§ **Exercise objective**: Transcribe the data below verbatim, leaving out the pictures.

§ **Supplied material**:

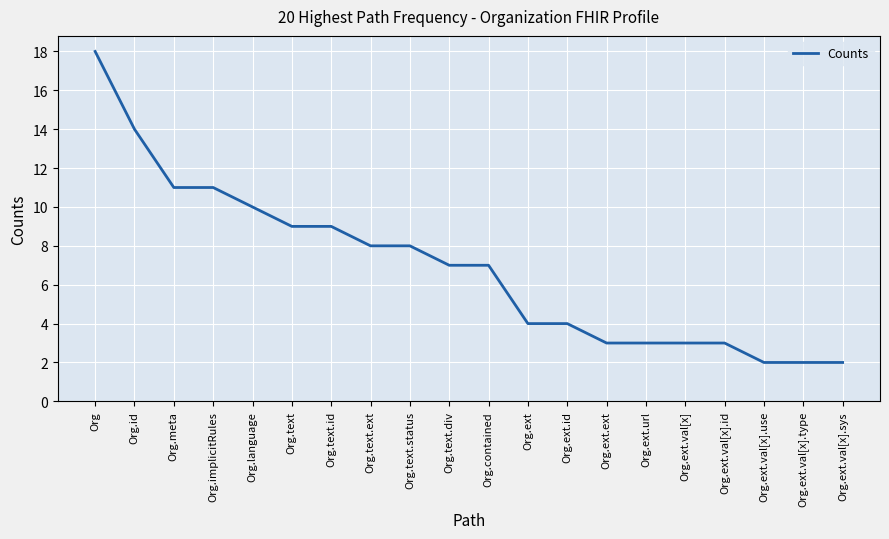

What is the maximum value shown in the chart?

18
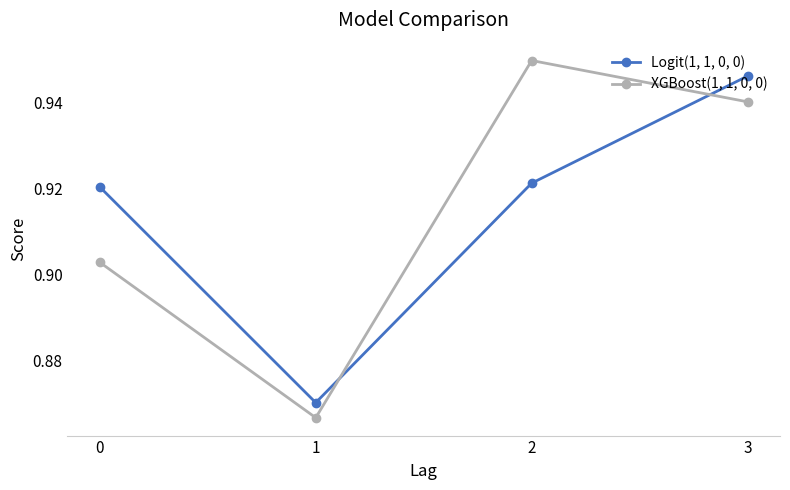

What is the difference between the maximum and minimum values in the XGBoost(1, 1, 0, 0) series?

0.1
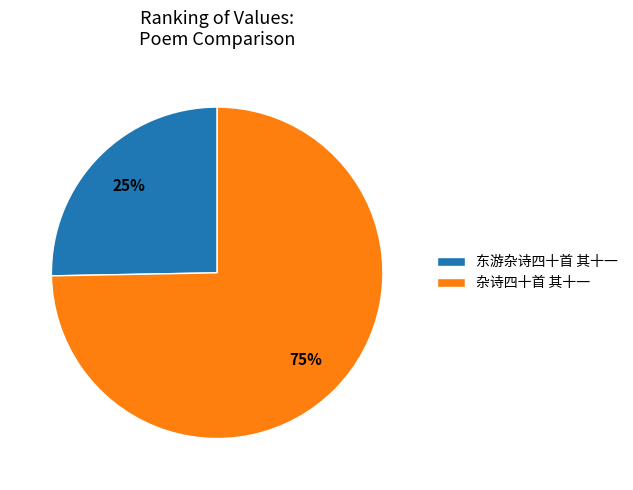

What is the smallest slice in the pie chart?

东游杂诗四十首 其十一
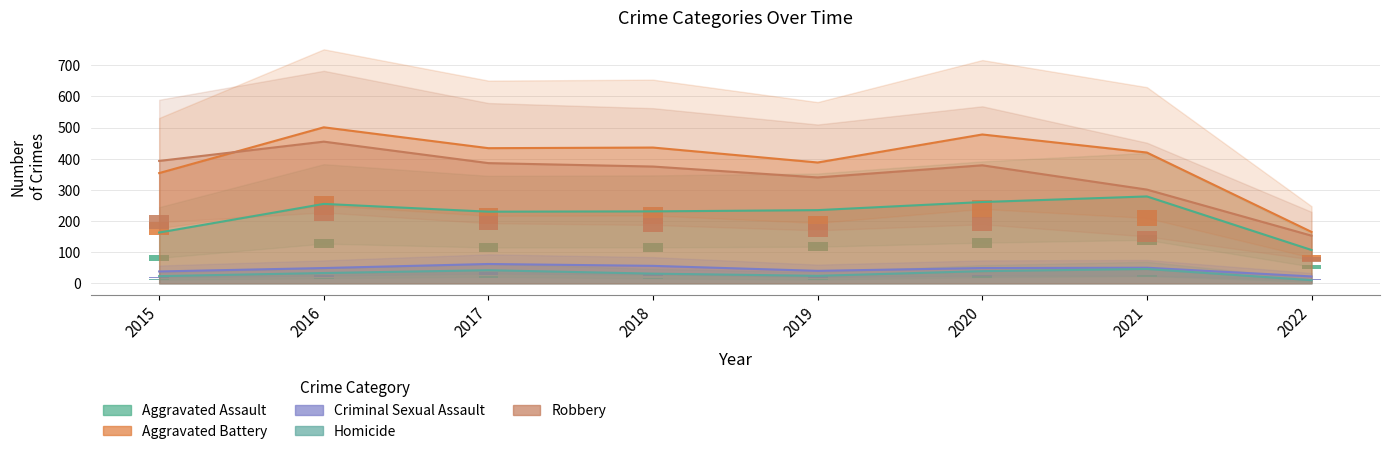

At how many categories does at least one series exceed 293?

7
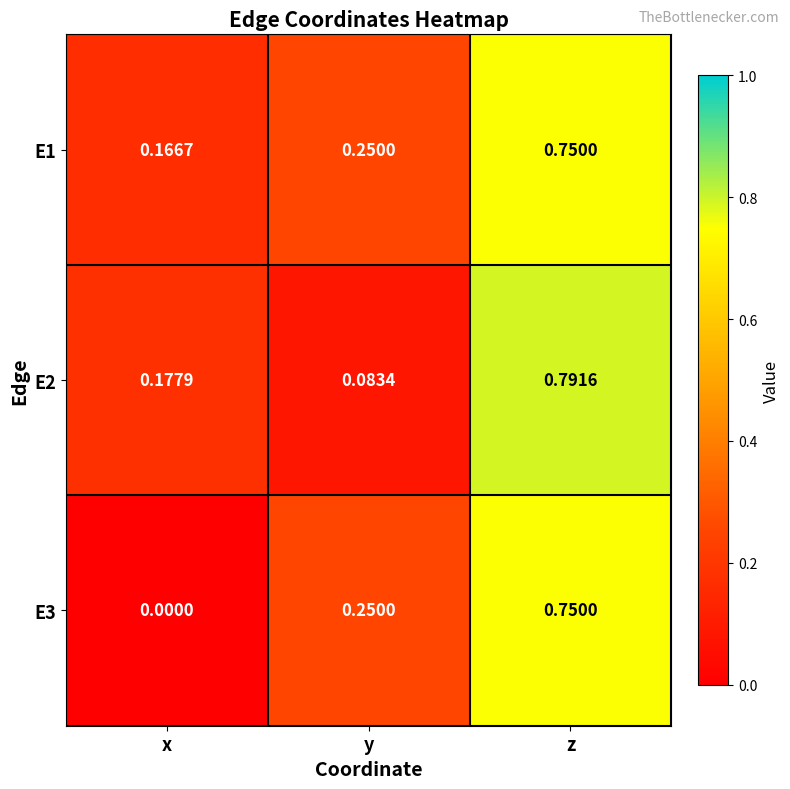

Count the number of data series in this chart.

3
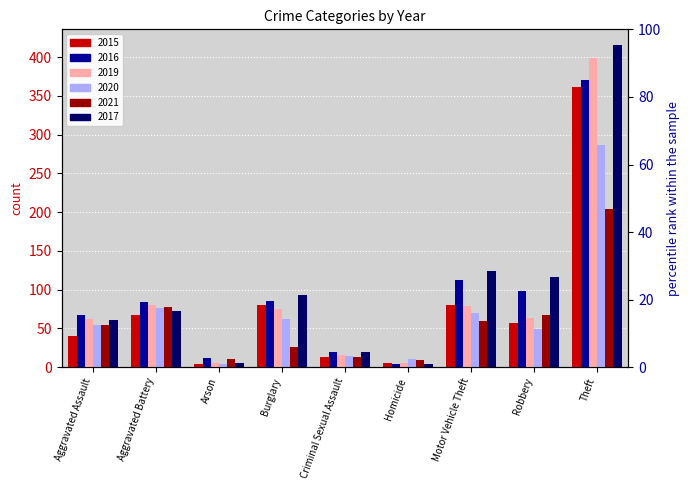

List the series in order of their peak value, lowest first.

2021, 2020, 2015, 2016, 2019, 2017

§ **Output for this exercise**:
What is the maximum value shown in the chart?

18

What is the difference between the maximum and minimum values in the XGBoost(1, 1, 0, 0) series?

0.1

What is the smallest slice in the pie chart?

东游杂诗四十首 其十一

At how many categories does at least one series exceed 293?

7

Count the number of data series in this chart.

3

List the series in order of their peak value, lowest first.

2021, 2020, 2015, 2016, 2019, 2017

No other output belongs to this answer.